Серёжа с интересом наблюдал за ним. Даже смешно стало: очень уж на себя непохож стал Карп Иванович. И в конце концов Серёжа расхохотался.
— Видал-миндал? Это, брат, целая наука — гимнастика для одноногого, — говорил Карп Иванович, накидывая халат и опять превращаясь в степенного, пожилого человека.
— Подумаешь! — усмехнулся Серёжа. — На костылях и без гимнастики ходить можно.
— Не так-то это просто, милок.
— А вот посмотрите...
Серёжа достал из-под кровати костыли. Их прислал из города дядя Гриша — новенькие, блестящие, сделанные из алюминиевых трубок, с чёрными резиновыми наконечниками и кожаными подушечками на перекладинах.
Голова у Серёжи немного кружилась, но он не обратил на это внимания. Попрыгав у кровати, он ухватился за костыли и сделал первый шаг. Это удалось. Но на втором шагу он слишком далеко закинул ногу и потерял равновесие. Стремясь поправиться, он невольно сделал движение как будто хотел ступить на правую ногу, которой у него не было, пошатнулся, костыли с грохотом покатились в разные стороны. Падая, Серёжа стукнулся плечом о тумбочку, та качнулась, графин с водой соскользнул на пол и разбился вдребезги.
— Вот старый дурень! Подзудил малыша! — ругая себя, Карп Иванович кинулся к Серёже. — Николай, Булавкин! Сюда!
Серёжа лежал среди осколков стекла, в луже воды, бледный, испуганный. Как же так? Ведь Карп Иванович ходит на костылях, и это кажется совсем нетрудным делом, а у него вон что получилось. Почему? Нет, не так легко ему будет жить с одной ногой!
Прибежали Николай, санитарки, Лидия Ивановна. Осколки убрали, пол вытерли, Серёже дали свежее бельё. Санитарки хотели поругать мальчика за разбитый графин, но Карп Иванович заступился:
— Моя вина — я в ответе. А парня не трогайте.
Серёжа лежал тихо и всё думал и думал.
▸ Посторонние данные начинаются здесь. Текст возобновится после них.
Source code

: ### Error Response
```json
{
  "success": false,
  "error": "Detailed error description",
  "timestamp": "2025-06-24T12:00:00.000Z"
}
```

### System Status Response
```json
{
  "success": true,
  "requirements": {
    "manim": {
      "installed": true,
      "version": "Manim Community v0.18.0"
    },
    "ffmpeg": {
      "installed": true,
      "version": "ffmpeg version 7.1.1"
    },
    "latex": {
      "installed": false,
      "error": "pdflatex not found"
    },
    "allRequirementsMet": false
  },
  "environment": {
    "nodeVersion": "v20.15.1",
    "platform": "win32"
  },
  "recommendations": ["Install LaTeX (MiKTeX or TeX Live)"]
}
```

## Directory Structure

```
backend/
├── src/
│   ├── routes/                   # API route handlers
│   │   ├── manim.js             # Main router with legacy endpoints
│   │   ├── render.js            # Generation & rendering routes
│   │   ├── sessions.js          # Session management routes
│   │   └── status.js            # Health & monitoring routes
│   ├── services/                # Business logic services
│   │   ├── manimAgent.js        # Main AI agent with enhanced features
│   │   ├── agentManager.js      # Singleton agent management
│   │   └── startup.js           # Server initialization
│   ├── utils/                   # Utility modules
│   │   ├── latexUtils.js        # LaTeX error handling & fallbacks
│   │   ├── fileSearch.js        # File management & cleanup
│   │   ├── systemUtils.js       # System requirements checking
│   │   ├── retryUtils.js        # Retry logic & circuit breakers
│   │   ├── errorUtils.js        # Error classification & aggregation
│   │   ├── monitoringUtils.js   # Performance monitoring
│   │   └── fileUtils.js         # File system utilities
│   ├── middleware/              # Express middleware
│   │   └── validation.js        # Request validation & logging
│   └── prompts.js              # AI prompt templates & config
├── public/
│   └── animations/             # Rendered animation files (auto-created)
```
Невесело было на душе.
— Вот ведь какая ошибка получилась у нас, сынок! — гудел над ним голос Карпа Ивановича. — Ну да ладно — переживём. Главное — ты духом не падай! Жить-то ведь надо, никуда не денешься. А от гимнастики не отказывайся, мальчишество своё переломи. В больнице век жить не будем, выйдем и мы на белый свет, а там всяко приходится.
«Скорей бы уж уйти отсюда», — думал Серёжа, глядя в ярко освещенное окно.
Чувствовалось приближение весны. Солнце стало греть сильнее, настывшие за ночь морозные рисунки растаяли, виднелась красная крыша противоположного дома. На ней совсем не было снега, свисали длинные сосульки.
Там, за окном, был мир здоровых и сильных людей.
Сверкая и искрясь, он точно дразнил Серёжу — светлый, радостный, весёлый и такой недоступно далёкий. Когда-то и Серёжа был такой же, как и все, мог свободно бегать и ходить, а теперь он уже не может быть там. Ему надо делать гимнастику, привыкать ходить на костылях.
Утром Серёжу не пришлось понуждать делать гимнастику. Он охотно сам взялся за дело и выполнил всё, что требовалось. Запыхавшись, лёг отдыхать и украдкой под одеялом пощупал мускулы: ему казалось, что после такой старательной работы они должны хотя бы немного окрепнуть. Но мускулов ещё не было.
Дней через пять ему разрешили учиться ходить на костылях. Всей палатой совещались, как это сделать получше, и решили провести первый урок в больничном коридоре сразу после завтрака.
Когда вышли из палаты, то оказалось, что в коридоре много людей. Серёжа насупился — он и так волновался перед своим первым путешествием, а тут ещё целая толпа будет смотреть! А вдруг он растянется посреди коридора, как тогда в палате? И мальчик оттолкнул костыльки, которые подставлял ему Коля:
— Не хочу!
— Это ещё почему? — удивился Карп Иванович.
— Разве не видите? Стесняется, — сказал Коля.
— Напрасно! Без людей, Серёжа, не проживёшь. Вся жизнь наша на людях проходит...
— Не хочу! — упрямился Серёжа.
— Слово-то какое нехорошее: не хочу. А лыжников помнишь? Думаешь, они тоже говорили — не хотим в ночь-полночь в лес итти какого-то мальчишку спасать? Нет, брат! Раз надо — никаких «не хочу» не может быть! Держи костыли!
Серёжа угрюмо посмотрел на Карпа Ивановича, однако костыли принял.